» PROBLEM TO SOLVE
Pictures stay out of the copy. Retype exactly, and only, the lines from the one containing "f_number: 2.6" through the end of the listing below.

• • • •

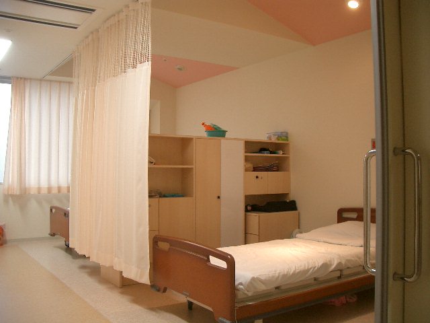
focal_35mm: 35
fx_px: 435
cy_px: 162
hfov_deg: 52.6
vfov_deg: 40.7
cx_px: 215
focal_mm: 5.8
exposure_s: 1/50
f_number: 2.6
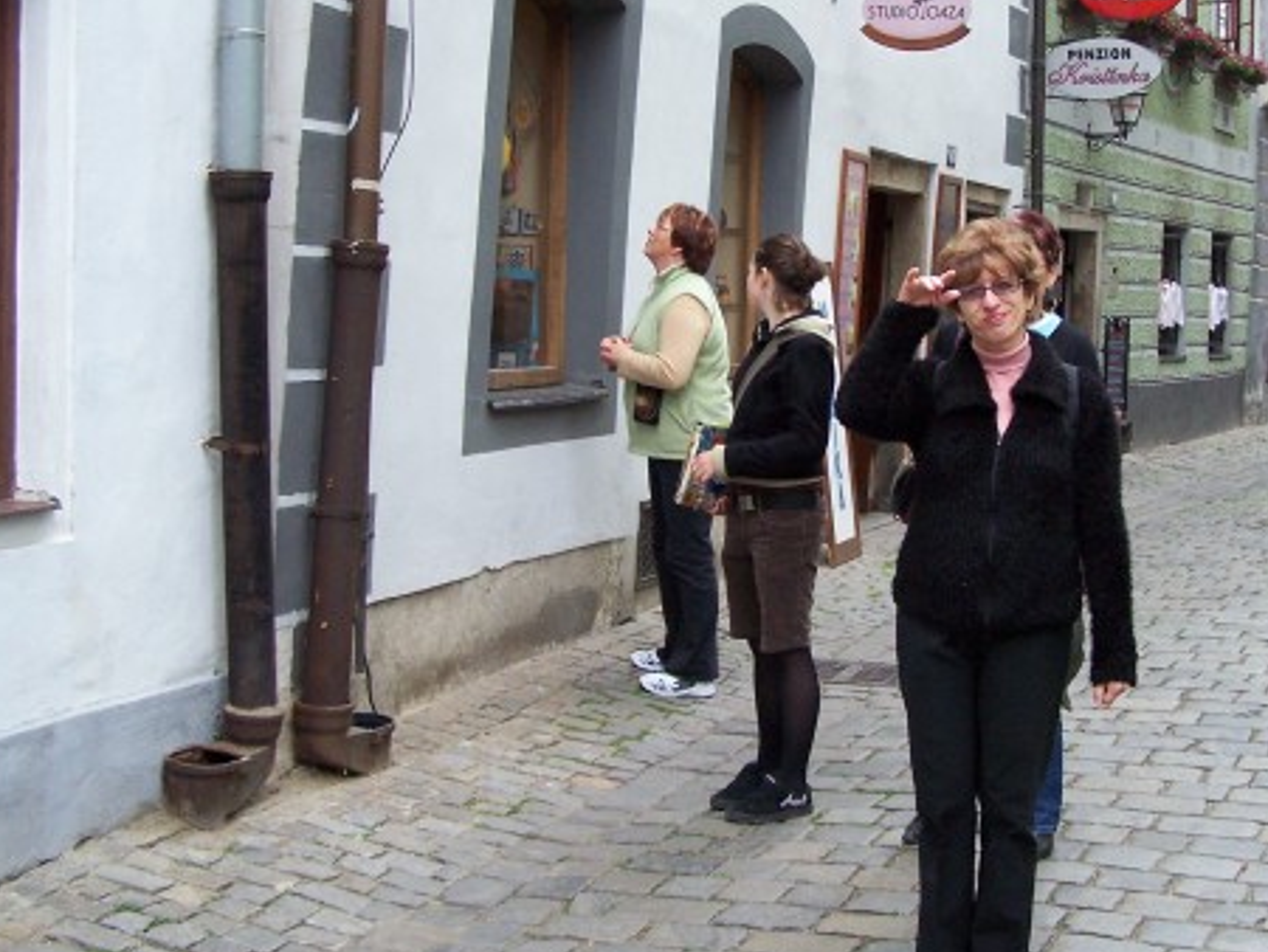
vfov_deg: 27.0
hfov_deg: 35.3
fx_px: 1979
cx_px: 820
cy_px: 383
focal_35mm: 54
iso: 140
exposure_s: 1/125
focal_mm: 6.3
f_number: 2.8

• • • •

» RESPONSE
f_number: 2.6
vfov_deg: 27.0
hfov_deg: 35.3
fx_px: 1979
cx_px: 820
cy_px: 383
focal_35mm: 54
iso: 140
exposure_s: 1/125
focal_mm: 6.3
f_number: 2.8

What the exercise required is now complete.